**Transcribed page text**.
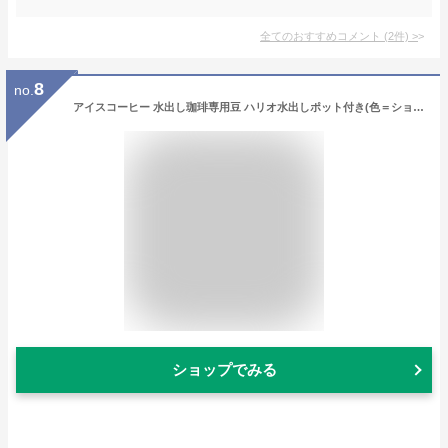
全てのおすすめコメント
(
2
件)
>
8
no.
アイスコーヒー 水出し珈琲専用豆 ハリオ水出しポット付き(色＝ショコラブラウン) 水出し珈琲500g付き 送料無料 （沖縄・離島は追加送料700円）
ショップでみる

**WRITTEN TASK**. Turn the lines above into a Markdown table with a "No." column for the row number and a "Line" column for the text, skipping any blank lines. Leave the pictures out of your answer.

**EXERCISE RESULT**.
| No. | Line |
|---|---|
| 1 | 全てのおすすめコメント |
| 2 | ( |
| 3 | 2 |
| 4 | 件) |
| 5 | > |
| 6 | 8 |
| 7 | no. |
| 8 | アイスコーヒー 水出し珈琲専用豆 ハリオ水出しポット付き(色＝ショコラブラウン) 水出し珈琲500g付き 送料無料 （沖縄・離島は追加送料700円） |
| 9 | ショップでみる |